Der OGH hatte kürzlich darüber zu entscheiden, ob sich ein Kunde eine Leistungskürzung der privaten Unfallversicherung in Kauf nehmen muss, wenn er sich einer Operation verweigert und beantwortete diese Frage mit „Ja“.

Anlassfall war ein Motorradfahrer, der sich bei einem Sturz eine Knieverletzung zugezogen hat. Da die physiotherapeutische Behandlung keine Besserung brachte, schlug der behandelnde Arzt eine Arthroskopie vor und betonte bei mehreren Untersuchungen immer wieder, dass die Beschwerden ansonsten wohl nicht nachlassen würden.

Der Motorradfahrer hatte Angst vor der Operation und lehnte den Eingriff strikt ab. Nach einem Jahr wurde ein unfallchirurgisches Gutachten erstellt und eine bleibende Einschränkung von 5% diagnostiziert, wobei sowohl der gerichtlich beeidete Gutachter, als auch ein weiterer Facharzt neuerlich zur Operation geraten haben. Zudem bestand bei diesem Kunden kein erhöhtes Operationsrisiko und die Reduktion der Einschränkung wurde durch die angeratene Operation als sehr wahrscheinlich eingestuft. Der Kunde lehnte die OP weiterhin ab und es wurden ihm 5% der Versicherungssumme für Dauerinvalidität ausbezahlt. Zwei Jahre später entschied er sich dann schlussendlich doch für eine Arthroskopie und dort wurde ein Knorpelschaden entdeckt, welcher sich seit dem Unfall nun 3 Jahre lang kontinuierlich verschlechtert hat. Ein neuerliches Gutachten ergab dann eine Einschränkung von 15% und der Kunde forderte die Differenz in Höhe von 10% von seiner Unfallversicherung.

Diese verneinte die Mehrleistung und verwies darauf, dass der Kunde die erhöhte Einschränkung durch den, von mehreren Fachärzten angeratenen Eingriff, hätte verhindern können. Der Kunde klagte und verlor den Prozess vor Gericht. Er fühlte sich im Recht, da es keine Anordnung der Versicherung für die Operation gab und seine Angst vor dem chirurgischen Eingriff ihm nicht als Verschulden angelastet werden könne.
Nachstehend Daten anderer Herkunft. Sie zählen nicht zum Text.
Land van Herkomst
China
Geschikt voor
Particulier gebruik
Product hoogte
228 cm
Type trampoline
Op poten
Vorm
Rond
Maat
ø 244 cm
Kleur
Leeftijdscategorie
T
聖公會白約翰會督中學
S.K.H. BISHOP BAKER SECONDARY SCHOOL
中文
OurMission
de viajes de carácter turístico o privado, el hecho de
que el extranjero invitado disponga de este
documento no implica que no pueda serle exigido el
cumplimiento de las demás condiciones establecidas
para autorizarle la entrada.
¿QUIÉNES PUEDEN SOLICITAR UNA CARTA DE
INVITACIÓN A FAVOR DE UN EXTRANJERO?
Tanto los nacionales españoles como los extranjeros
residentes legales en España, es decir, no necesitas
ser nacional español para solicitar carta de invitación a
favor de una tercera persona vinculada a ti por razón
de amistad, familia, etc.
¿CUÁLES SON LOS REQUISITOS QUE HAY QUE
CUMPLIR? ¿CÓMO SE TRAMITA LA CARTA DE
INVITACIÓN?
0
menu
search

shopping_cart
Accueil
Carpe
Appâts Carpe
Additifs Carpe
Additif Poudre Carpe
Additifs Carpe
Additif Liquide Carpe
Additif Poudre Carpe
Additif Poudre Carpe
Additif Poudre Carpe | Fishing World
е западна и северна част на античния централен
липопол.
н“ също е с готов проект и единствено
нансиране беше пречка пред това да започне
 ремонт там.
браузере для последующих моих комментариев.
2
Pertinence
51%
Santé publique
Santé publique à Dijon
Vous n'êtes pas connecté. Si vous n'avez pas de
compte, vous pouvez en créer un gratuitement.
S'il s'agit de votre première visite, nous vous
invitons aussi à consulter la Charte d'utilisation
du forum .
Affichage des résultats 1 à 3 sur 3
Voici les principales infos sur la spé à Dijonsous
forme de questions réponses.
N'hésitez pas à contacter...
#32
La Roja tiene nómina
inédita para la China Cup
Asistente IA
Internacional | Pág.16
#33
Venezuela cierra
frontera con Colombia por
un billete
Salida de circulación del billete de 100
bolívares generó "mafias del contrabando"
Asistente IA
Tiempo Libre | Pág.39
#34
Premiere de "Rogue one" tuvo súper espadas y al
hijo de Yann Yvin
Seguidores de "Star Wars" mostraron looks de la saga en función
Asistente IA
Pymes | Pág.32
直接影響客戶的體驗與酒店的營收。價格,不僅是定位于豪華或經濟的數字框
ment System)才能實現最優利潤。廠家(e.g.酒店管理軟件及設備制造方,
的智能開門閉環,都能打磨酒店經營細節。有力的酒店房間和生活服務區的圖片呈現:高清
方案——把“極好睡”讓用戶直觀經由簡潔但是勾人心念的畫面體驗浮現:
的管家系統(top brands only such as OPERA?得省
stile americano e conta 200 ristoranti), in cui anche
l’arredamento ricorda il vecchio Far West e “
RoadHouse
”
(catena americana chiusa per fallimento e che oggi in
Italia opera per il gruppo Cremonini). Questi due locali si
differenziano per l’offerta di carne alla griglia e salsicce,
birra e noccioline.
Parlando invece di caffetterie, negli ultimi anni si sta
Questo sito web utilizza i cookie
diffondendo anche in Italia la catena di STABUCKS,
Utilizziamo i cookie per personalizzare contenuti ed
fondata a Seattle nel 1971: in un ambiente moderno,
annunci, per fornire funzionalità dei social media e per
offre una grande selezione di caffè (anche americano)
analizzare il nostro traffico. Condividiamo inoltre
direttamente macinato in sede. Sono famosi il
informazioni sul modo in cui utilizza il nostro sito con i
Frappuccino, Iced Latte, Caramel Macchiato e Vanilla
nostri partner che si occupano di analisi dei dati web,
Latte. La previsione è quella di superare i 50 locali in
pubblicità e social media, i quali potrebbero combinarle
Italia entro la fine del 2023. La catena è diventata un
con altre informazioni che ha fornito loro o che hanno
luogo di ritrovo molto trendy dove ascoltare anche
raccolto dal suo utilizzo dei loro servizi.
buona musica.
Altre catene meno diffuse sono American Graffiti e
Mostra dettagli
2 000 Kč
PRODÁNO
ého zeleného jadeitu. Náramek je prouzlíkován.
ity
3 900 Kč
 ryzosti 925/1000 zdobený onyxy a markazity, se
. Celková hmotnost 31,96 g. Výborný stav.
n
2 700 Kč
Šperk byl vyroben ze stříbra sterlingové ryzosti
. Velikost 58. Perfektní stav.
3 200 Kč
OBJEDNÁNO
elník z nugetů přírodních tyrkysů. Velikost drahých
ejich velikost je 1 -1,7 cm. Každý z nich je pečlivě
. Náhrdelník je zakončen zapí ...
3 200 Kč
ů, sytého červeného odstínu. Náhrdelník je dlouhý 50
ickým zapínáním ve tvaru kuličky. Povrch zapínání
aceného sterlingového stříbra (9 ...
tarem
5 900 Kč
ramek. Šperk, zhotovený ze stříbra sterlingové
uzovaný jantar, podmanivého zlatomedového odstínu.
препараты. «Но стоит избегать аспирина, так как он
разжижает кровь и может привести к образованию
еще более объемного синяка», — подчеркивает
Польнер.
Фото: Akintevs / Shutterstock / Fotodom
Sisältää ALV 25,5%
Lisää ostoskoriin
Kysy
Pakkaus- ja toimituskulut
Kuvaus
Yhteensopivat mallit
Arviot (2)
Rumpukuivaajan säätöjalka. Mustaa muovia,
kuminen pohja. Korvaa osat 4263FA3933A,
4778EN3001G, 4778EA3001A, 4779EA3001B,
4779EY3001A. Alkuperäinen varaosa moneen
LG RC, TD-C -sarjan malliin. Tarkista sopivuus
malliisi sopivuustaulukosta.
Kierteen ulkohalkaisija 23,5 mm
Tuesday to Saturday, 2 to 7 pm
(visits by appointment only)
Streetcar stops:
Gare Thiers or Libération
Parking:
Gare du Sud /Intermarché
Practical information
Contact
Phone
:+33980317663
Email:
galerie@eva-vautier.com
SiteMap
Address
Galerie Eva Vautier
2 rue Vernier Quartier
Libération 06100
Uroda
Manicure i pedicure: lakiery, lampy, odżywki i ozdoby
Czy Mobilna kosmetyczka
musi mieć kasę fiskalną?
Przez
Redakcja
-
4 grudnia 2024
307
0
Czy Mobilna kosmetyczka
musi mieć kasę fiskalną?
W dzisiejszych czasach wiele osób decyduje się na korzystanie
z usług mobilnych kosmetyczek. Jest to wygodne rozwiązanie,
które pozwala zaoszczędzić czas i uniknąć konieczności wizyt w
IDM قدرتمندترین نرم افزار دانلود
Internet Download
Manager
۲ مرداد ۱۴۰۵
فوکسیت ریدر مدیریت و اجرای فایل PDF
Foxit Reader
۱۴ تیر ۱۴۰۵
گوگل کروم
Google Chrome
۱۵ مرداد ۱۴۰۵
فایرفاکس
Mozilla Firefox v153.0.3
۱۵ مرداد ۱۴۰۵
Der OGH entschied den Fall jedoch zugunsten der Versicherung (7Ob129/09k) und betonte, dass gem. Versicherungsvertragsgesetz jeder Kunde verpflichtet ist, für die Abwendung oder Minderung eines Schadenfalles zu sorgen. Ein solche Operation konnte deshalb von ihm erwartet werden, da sie einerseits von den Ärzten mehrfach dringend empfohlen wurde, Patienten in vergleichbaren Situationen erfahrungsgemäß einen solchen Eingriff durchführen lassen und die Erfolgsaussichten durch die Operation als sehr gut einzustufen waren.